I stand over my kill, my chest heaving, my body bruised and aching, but my mind… my mind is clear. The smoke has been purged. I am Xvitar. I am a predator. I am strength.

I butcher a hindquarter from the carcass, the meat a heavy, satisfying weight on my shoulder, and begin the long walk back to the settlement. I am in control again.

The feeling lasts until I reach the settlement’s edge.

The air is wrong. The usual sounds of the clan—the clang of steel from the training circle, the murmur of conversation—are absent. There is a tense, watchful silence. And her scent… her unique, earthy scent that has become a constant presence at the edge of my senses… is gone.

A cold, sharp dread, utterly foreign and unwelcome, pierces the calm I had just reclaimed. I drop the dripir haunch, the heavy meat landing with a thud in the dirt. My head snaps up, my nostrils flaring, tasting the air.

I smell her fear, a faint, lingering trace. And beneath it, stronger, fresher, is the scent of Grakar’s sweat and smug satisfaction.

He took her.

The thought isn’t really a thought. It is a detonation. A white-hot, blinding rage erupts in my mind, a fury so absolute it eclipses everything else. The hunt, the kill, the politics of the clan—all of it turns to ash in the face of this one, singular violation.

He. Took. What. Is. Mine.

A roar tears from my throat, a sound that is not dark elf, but pure, unadulterated dragon. It is a sound of territorial rage, of a promise of death. The clan members who had been watching from their caverns shrink back, their eyes wide with fear. They have seen my temper. They have never seen this.

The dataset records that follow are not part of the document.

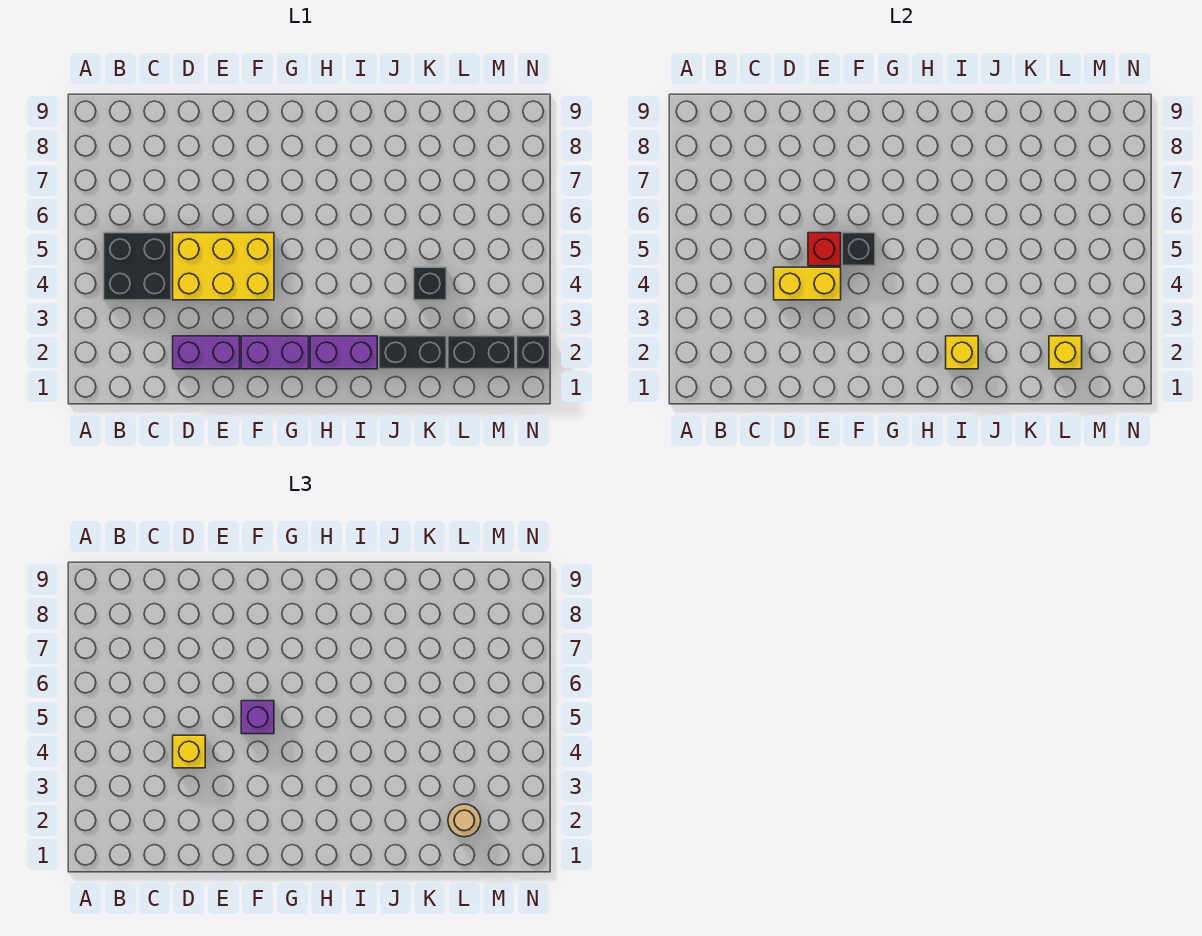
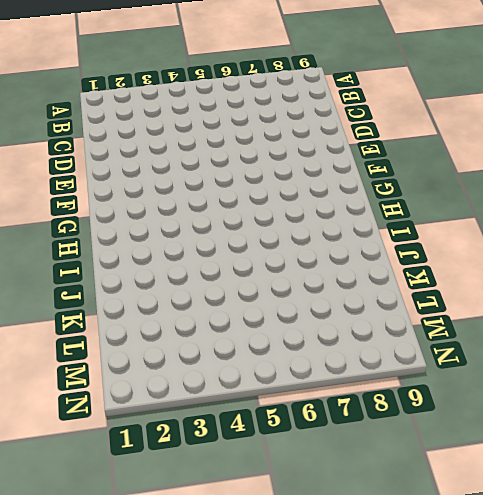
none -> black 2x2 brick [104,233,171,300]
none -> purple 1x2 brick [173,336,240,369]
none -> yellow 2x3 brick [173,233,274,300]

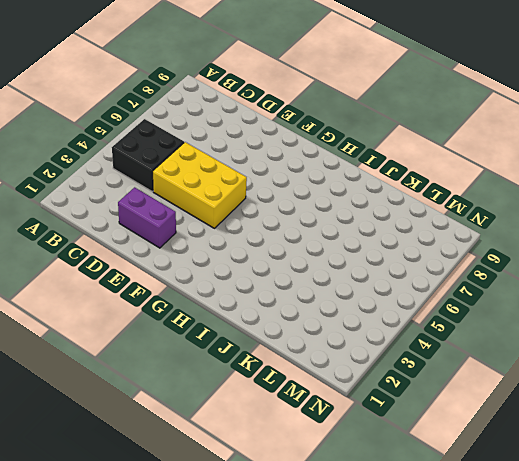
none -> purple 1x2 brick [241,336,309,369]
none -> purple 1x2 brick [310,336,377,369]
none -> black 1x2 brick [379,336,446,369]

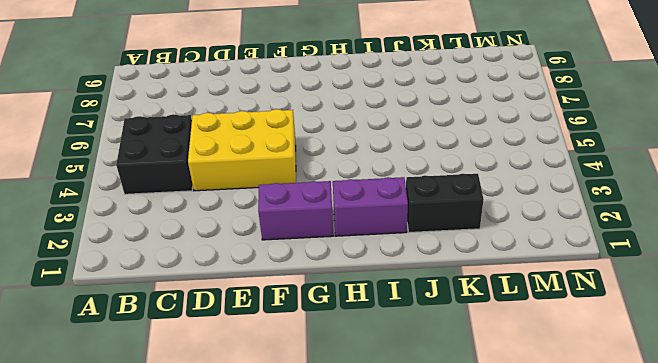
none -> purple 1x2 brick [173,336,240,369]
none -> black 1x1 brick [414,267,446,300]
none -> black 1x2 brick [448,336,515,369]

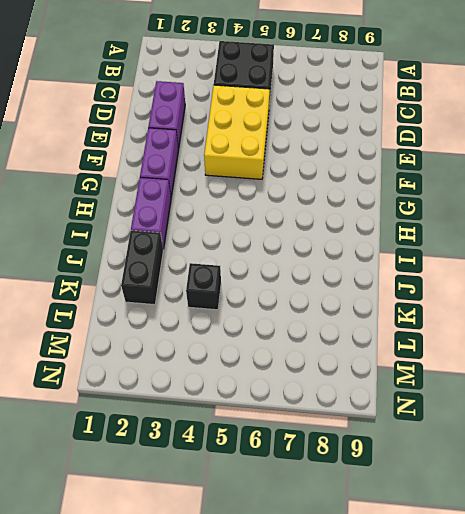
none -> black 1x2 brick [448,336,515,369]
none -> black 1x1 brick [517,336,550,369]
none -> yellow 1x2 brick [774,267,841,300]

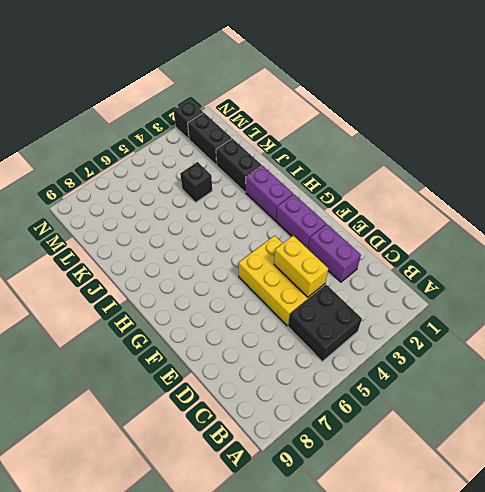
none -> red 1x1 brick [808,233,841,266]
none -> black 1x1 brick [842,233,875,266]
none -> yellow 1x1 brick [946,336,978,369]

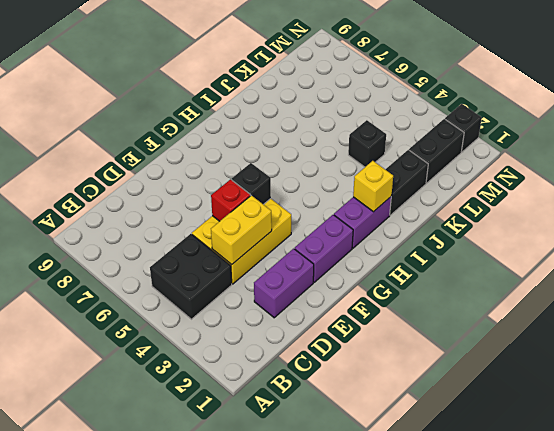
none -> yellow 1x1 brick [1049,336,1082,369]
none -> yellow 1x1 brick [173,735,205,768]
none -> purple 1x1 brick [241,701,274,734]

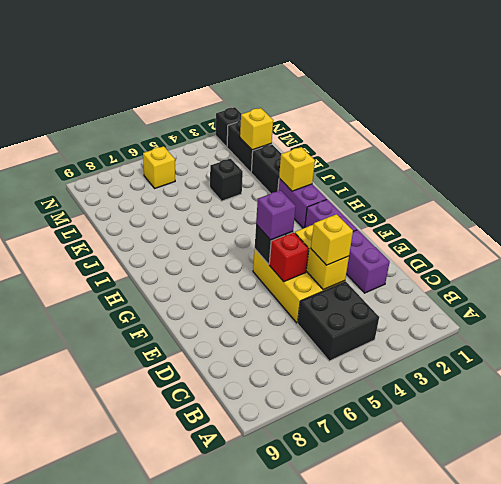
yellow 1x1 brick [143,146,175,188] -> none
none -> tan 1x1 round brick [448,804,481,837]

I don’t need to think. My body is already moving, my predator’s instincts taking over completely. I find their trail instantly, a clear, brutal path leading away from the settlement, toward the treacherous, crumbling sea cliffs to the west. He is not being subtle. He wants me to follow. He is laying a trap.

I do not care. I would walk into the heart of the sun to rip him apart.